The angular velocity of a flywheel obeys the equation ω_z(t) = A + Bt², where t is in seconds and A and B are constants having numerical values 2.75 (for A) and 1.50 (for B). What is the angular acceleration of the wheel at (i) t = 0 and (ii) t = 5.00 s?

A fan blade rotates with angular velocity given by ω_z(t) = g - bt², where g = 5.00 rad/s and b = 0.800 rad/s³. Calculate the angular acceleration as a function of time.

A fan blade rotates with angular velocity given by ω_z(t) = g - bt², where g = 5.00 rad/s and b = 0.800 rad/s³. Calculate the instantaneous angular acceleration α_z at t = 3.00 s and the average angular acceleration α_av-z for the time interval t = 0 to t = 3.00 s. How do these two quantities compare? If they are different, why?

The angle θ through which a disk drive turns is given by θ(t) = a + bt - ct³, where a, b, and c are constants, t is in seconds, and θ is in radians.

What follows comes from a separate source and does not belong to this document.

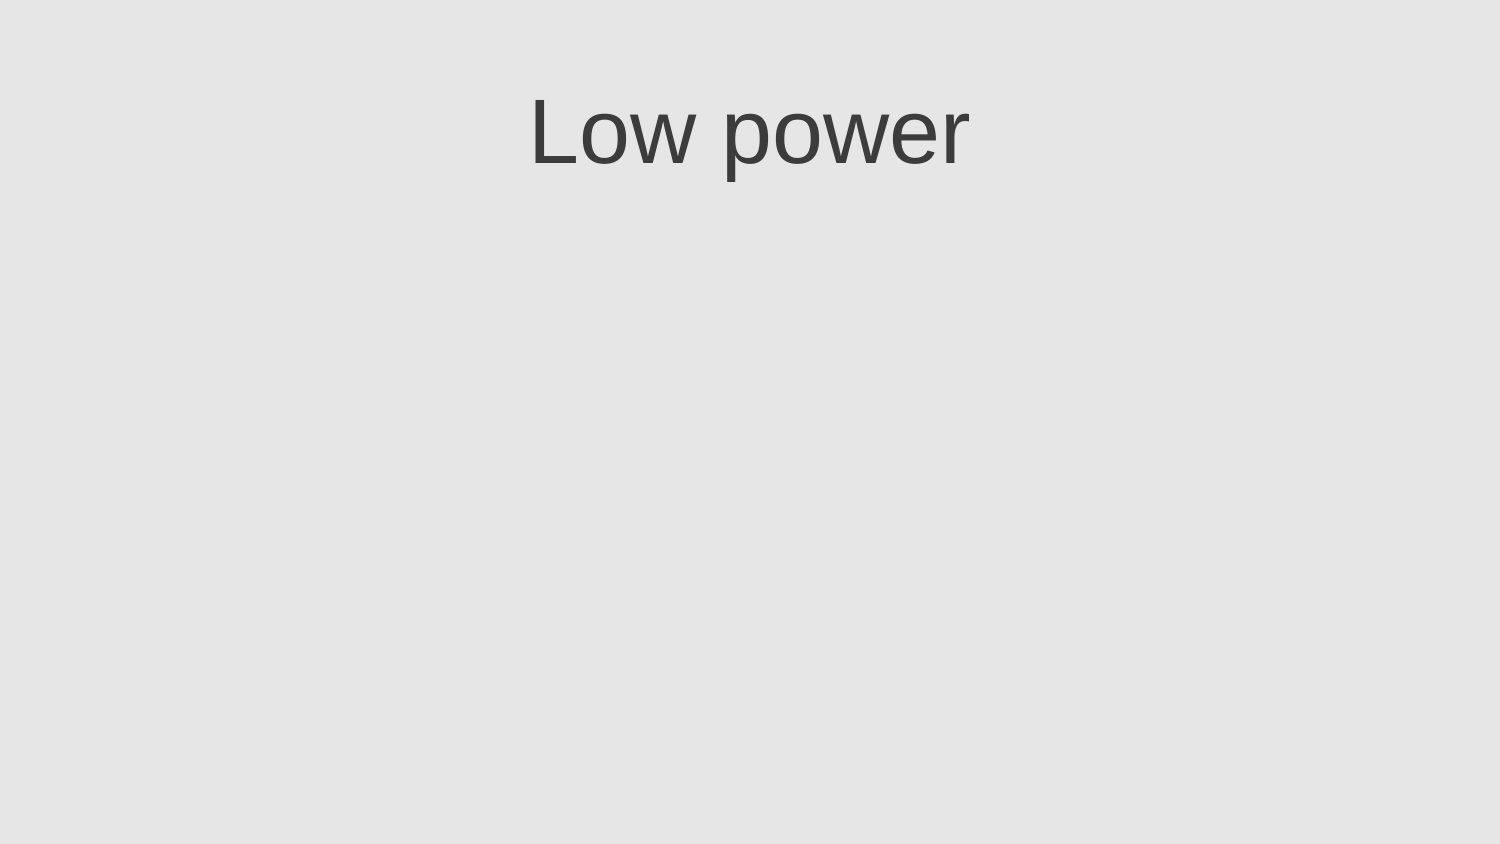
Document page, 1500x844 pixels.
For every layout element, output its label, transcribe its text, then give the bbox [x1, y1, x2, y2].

When t = 0, θ = π/4 rad and the angular velocity is 2.00 rad/s. When t = 1.50 s, the angular acceleration is 1.25 rad/s². Find a, b, and c, including their units.

The angle θ through which a disk drive turns is given by θ(t) = a + bt - ct³, where a, b, and c are constants, t is in seconds, and θ is in radians. When t = 0, θ = π/4 rad and the angular velocity is 2.00 rad/s. When t = 1.50 s, the angular acceleration is 1.25 rad/s². (b) What is the angular acceleration when θ = π/4 rad?

The angle θ through which a disk drive turns is given by θ(t) = a + bt - ct³, where a, b, and c are constants, t is in seconds, and θ is in radians. When t = 0, θ = π/4 rad and the angular velocity is 2.00 rad/s. When t = 1.50 s, the angular acceleration is 1.25 rad/s². What are θ and the angular velocity when the angular acceleration is 3.50 rad/s²?

A wheel is rotating about an axis that is in the z-direction. The angular velocity ω_z is -6.00 rad/s at t = 0, increases linearly with time, and is +4.00 rad/s at t = 7.00 s. We have taken counterclockwise rotation to be positive. Is the angular acceleration during this time interval positive or negative?

A wheel is rotating about an axis that is in the z-direction. The angular velocity ω_z is -6.00 rad/s at t = 0, increases linearly with time, and is +4.00 rad/s at t = 7.00 s. We have taken counterclockwise rotation to be positive. During what time interval is the speed of the wheel increasing? Decreasing?

A wheel is rotating about an axis that is in the z-direction. The angular velocity ω_z is -6.00 rad/s at t = 0, increases linearly with time, and is +4.00 rad/s at t = 7.00 s. We have taken counterclockwise rotation to be positive. What is the angular displacement of the wheel at t = 7.00 s?

A bicycle wheel has an initial angular velocity of 1.50 rad/s. (a) If its angular acceleration is constant and equal to 0.200 rad/s², what is its angular velocity at t = 2.50 s? (b) Through what angle has the wheel turned between t = 0 and t = 2.50 s?

An electric fan is turned off, and its angular velocity decreases uniformly from 500 rev/min to 200 rev/min in 4.00 s. Find the angular acceleration in rev/s² and the number of revolutions made by the motor in the 4.00-s interval.

An electric fan is turned off, and its angular velocity decreases uniformly from 500 rev/min to 200 rev/min in 4.00 s. How many more seconds are required for the fan to come to rest if the angular acceleration remains constant at the value calculated in part (a)?